The reason I give it 3 stars and not less is the last episode of all. This seems to me to redeem a whole lot. Considering that they had to work with an already out there Epitaph One, the thing is a marvel. Maybe Epitaph One and Two should have been the series. For Whedon fans they have all kinds of familiar tropes from all of his series (I particularly like the fact that he finally got to shoot the post apocalyptic LA from Angel), but they nevertheless work so effortlessly. Everything about the editing and cast connecting and reconnecting just flows. The scene around the kitchen table (the essential Joss Whedon archetype, the group around the table is his touchstone utopia) is a kind of summary statement of every group around a table in Whedonverse, and is more or less what we have been waiting for (sure it is Southern California/American apocalypse ecotopia, but we still go for it). The foibles and bonding and exposition and sarcasm -- we've seen this a hundred times in Whedonverse, but it is always a beautiful thing. I watched the whole series in a row on DVD, which was both fun and a chore, but it was worth the work, towards earning the last episode."

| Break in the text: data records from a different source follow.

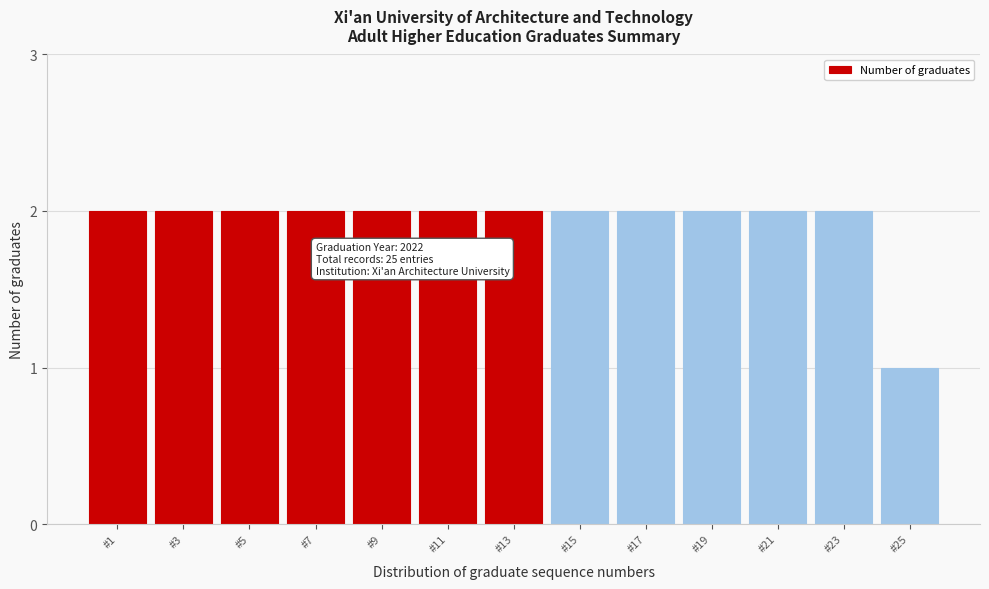

Reading right to left, what are all the values shown in this chart?

1	2	2	2	2	2	2	2	2	2	2	2	2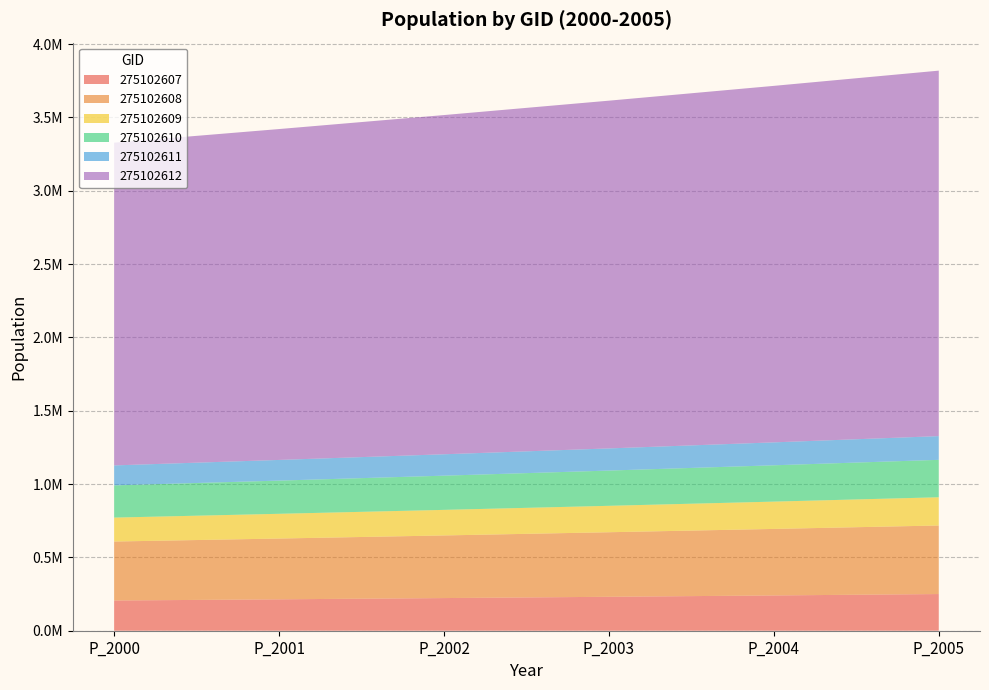

Reading left to right, transcribe all the data shown in this chart.

275102607: 205997.8	214143.6	222611.4	231414.1	240564.8	250077.4
275102608: 402104.2	414391.1	427053.5	440102.7	453550.8	467409.7
275102609: 163228.1	168691.6	174338.1	180173.5	186204.3	192436.9
275102610: 219619.0	226312.2	233209.3	240316.6	247640.6	255187.7
275102611: 136236.8	141009.8	145950.1	151063.4	156355.9	161833.8
275102612: 2200606.0	2256007.8	2312804.3	2371030.8	2430723.1	2491918.2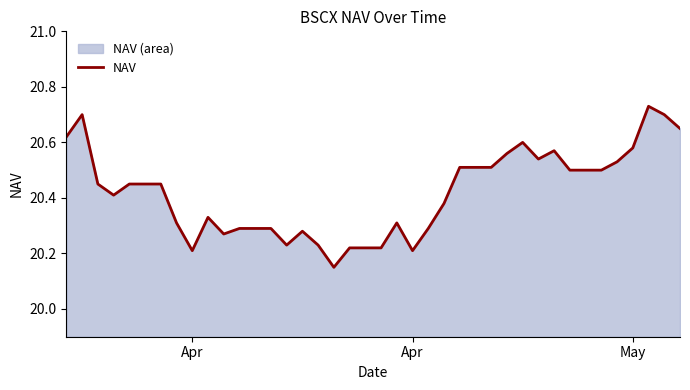

How many points are higher than both their immediate neighbors (excluding endpoints)?

7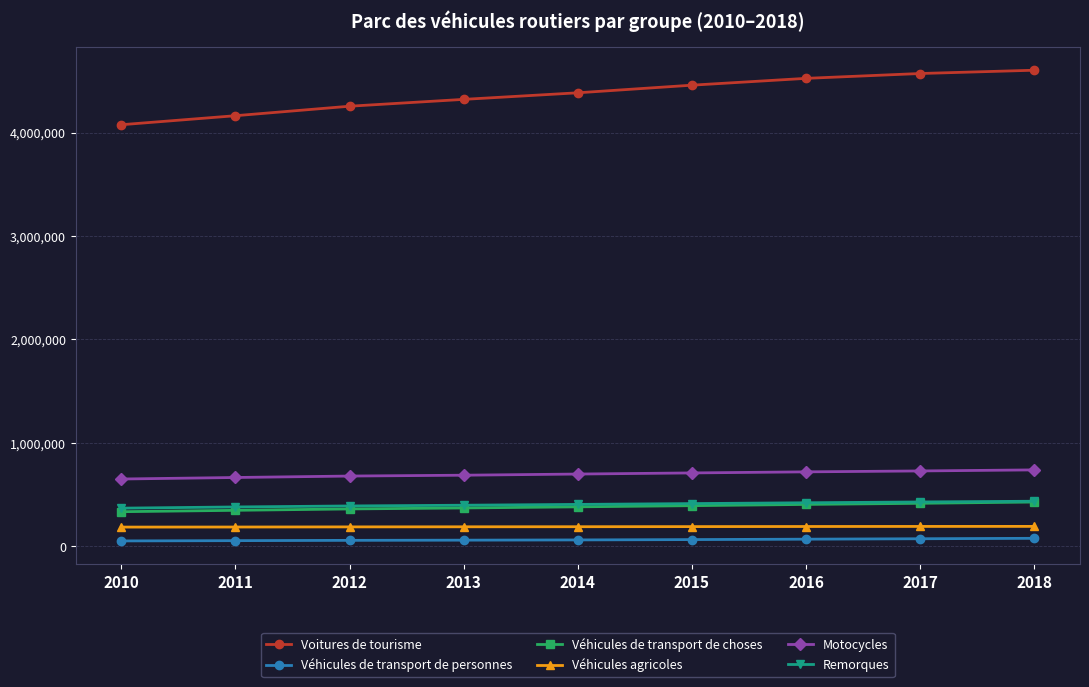

Which series has the widest spread of values?

Voitures de tourisme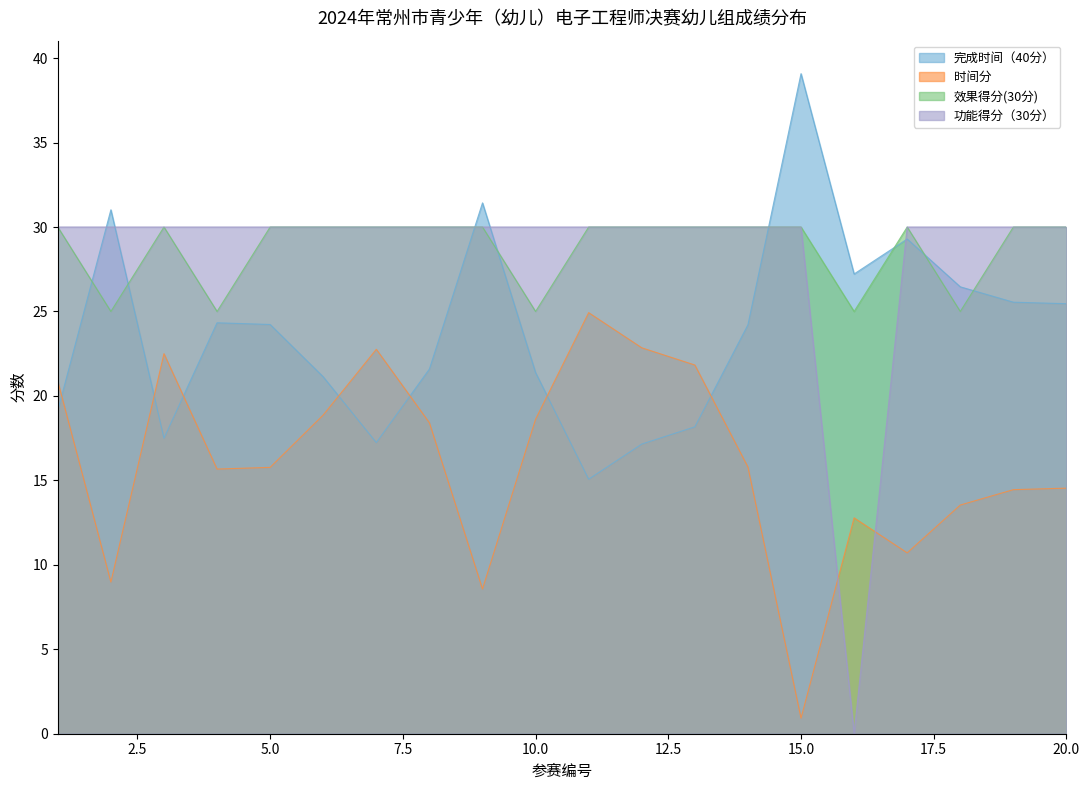

List the series in order of their peak value, highest first.

完成时间（40分）, 效果得分(30分), 功能得分（30分）, 时间分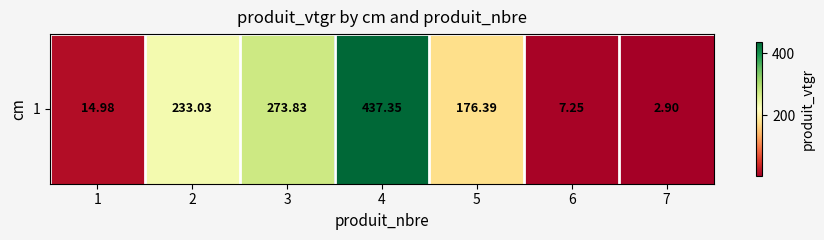

Where does the data first go above 176?

2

Short lived but not short sighted
M. Brasfield | Detroit | 07/13/2010
(4 out of 5 stars)

"Dollhouse was a show that left you thinking, "Huh?", but filled in it's blanks with episodes that brought you into this exotic world that left you wanting to see more but in the end, being on a network like Fox, the less the better. It was a show that tried to make you believe that technology, while a wonderful tool, can become quite lethal in the wrong hands and our future could evolve to look like one where technology is no more a solution to our problems than a bigger problem where people begin to lose faith (faith, hah!) in themselves.Give thanks to Eliza Dushku and Joss Wheldon for bringing these concepts to your living room now on DVD. It is an experience you will not so easily dismiss."